Generation of High-Energy Photons with Large Orbital Angular Momentum by Compton Backscattering

Abstract: Usually, photons are described by plane waves with a definite 4-momentum. In addition to plane-wave photons, "twisted photons" have recently entered the field of modern laser optics; these are coherent superpositions of plane waves with a defined projection hbar*m of the orbital angular momentum onto the propagation axis, where m is integer. In this paper, we show that it is possible to produce high-energy twisted photons by Compton backscattering of twisted laser photons off ultra-relativistic electrons. Such photons may be of interest for experiments related to the excitation and disintegration of atoms and nuclei, and for studying the photo-effect and pair production off nuclei in previously unexplored experimental regimes.

• The paper's main contribution is demonstrating that Compton backscattering of twisted photons preserves orbital angular momentum while boosting photon energy.
• It employs integration over conical momentum components to construct twisted photon states with defined orbital angular momentum projections.
• Findings offer new experimental avenues in atomic, nuclear, and particle physics through enhanced high-energy photon manipulation.

Generation of High-Energy Photons with Large Orbital Angular Momentum by Compton Backscattering

Introduction

The production of high-energy photons possessing significant orbital angular momentum has practical applications in modern optics and particle physics. This paper explores the generation of such photons via the Compton backscattering of twisted laser photons off ultra-relativistic electrons. This mechanism potentially provides new avenues for experimental investigations into complex atomic, nuclear, and particulate interactions under previously untested conditions.

Twisted Photon Construction

Twisted photons distinguish themselves from conventional plane-wave photons through defined projections of angular momentum ($\hbar m$) along their propagation axis. This paper elaborates on the formation of twisted photon states with specified longitudinal momentum $k_z$, transverse momentum $\varkappa$, and orbital angular momentum projection $m$. The twisted states are synthesized by integrating over a spectrum of conical momentum components, which introduces rotational symmetry into the photonic wavefronts. This integration allows the quantum states to maintain a discrete set of angular momentum states, specifically $m-1$, $m$, and $m+1$, thereby supporting the creation of an "almost defined" angular momentum composite.

Compton Backscattering Mechanics

The paper extends the known Compton scattering framework to encompass twisted photons. Through the interaction, an ultra-relativistic electron collides with a twisted photon, which maintains its conical momentum distribution but experiences significant energy elevation. The analysis employs relativistic Gaussian units and detailed calculations to show how the conversion is feasible.

For traditional plane-wave photons, Compton backscattering mechanics are fastidious, leading to substantial practical use in high-energy physics. The research adapts these established formulas to the kinematic and polarization peculiarities of twisted photons. It calculates the scattering matrix $S^{\rm (TW)}_{fi}$ through integration over the momentum space, hence determining how these high-energy twisted photons might conserve their unique structural properties (orbital angular momentum) post-scattering.

High-Energy Photon Generation

The crucial result of the study is that twisted photons' orbital angular momentum is preserved through backscattering in defined geometries, most effectively when strict scattering angles are maintained. For scenarios involving perfect backscattering angles, expressions for the invariant matrix elegantly reduce, allowing substantial amplification of photon energy while retaining the original twisting attributes.

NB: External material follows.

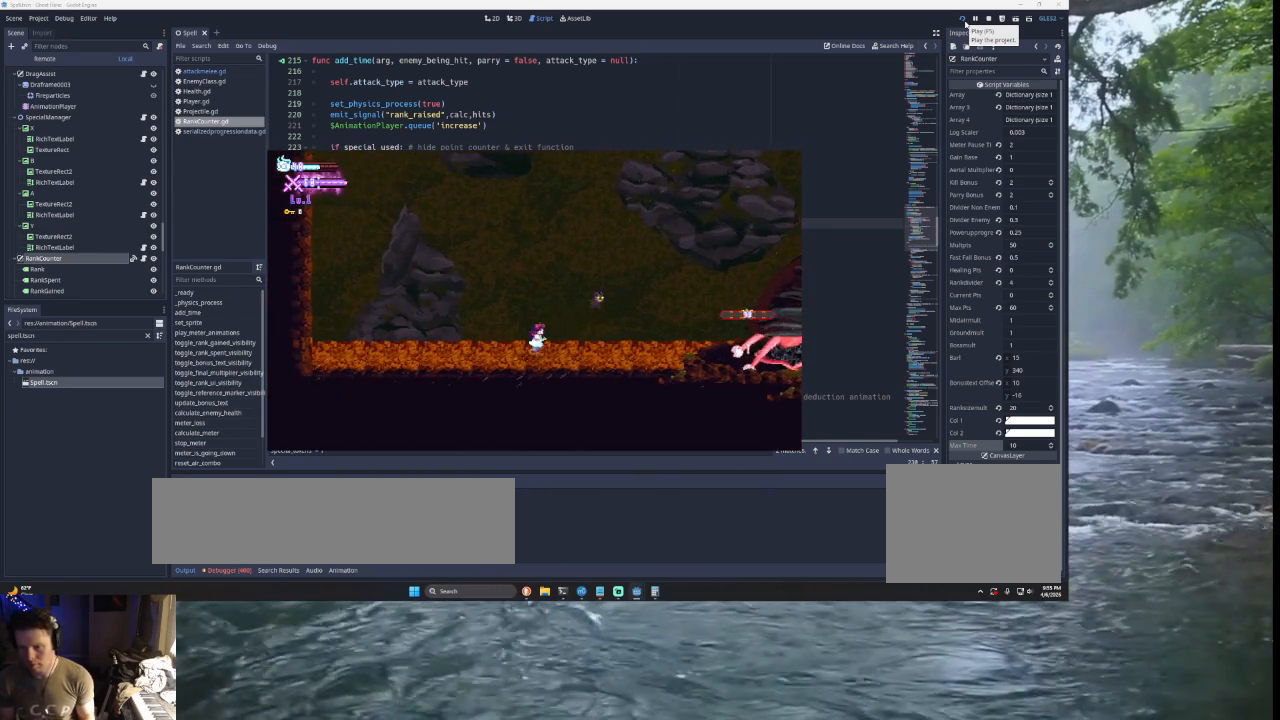
{"buttons": [], "left_stick": "center", "right_stick": "center", "events": [[167, "left_stick", "center"]]}
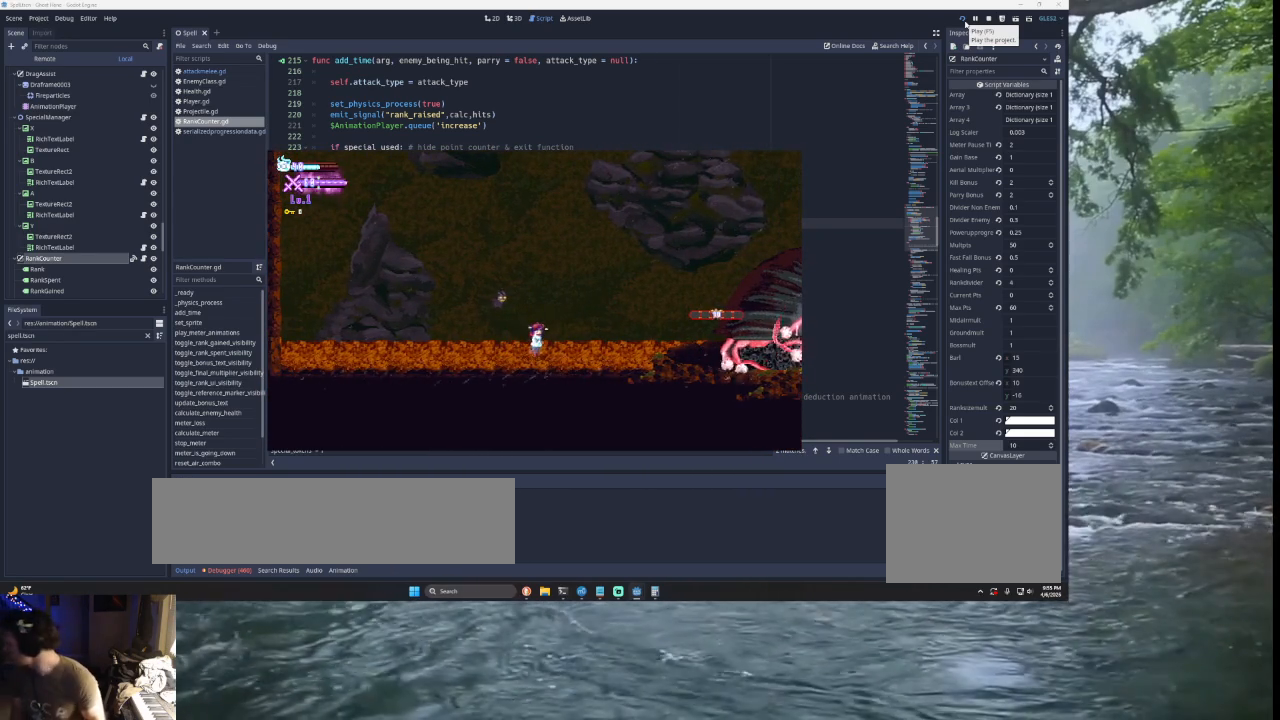
{"buttons": [], "left_stick": "center", "right_stick": "center", "events": []}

Practical Implications and Future Directions

Twisted photons with large orbital angular momentum and high-energy profiles can significantly enhance experiments related to atomic excitations, Rydberg state transitions, nuclear photo-effects, and the study of tightly bound orbital states. Prospective inquiries could investigate the influence of these photons on high-spin nuclear states or their utility in invoking nuclear fission under novel conditions.

The paper outlines critical engineering needs for detecting such photon-nucleus interactions given their small scattering angles post interaction. Future developments may include the refinement of such detection apparatuses or the exploration of new scattering configurations.

Conclusion

This analysis of generating high-energy twisted photons through Compton backscattering marks an essential contribution to advancing photon manipulation in experimental physics. These findings offer prospects for unlocking new experimental techniques and flood new light on interactions at the intersection of quantum mechanics, nuclear dynamics, and laser optics. This study paves the way for thorough experimental and theoretical exploration in manipulating high-angular-momentum photons at unprecedented energy levels.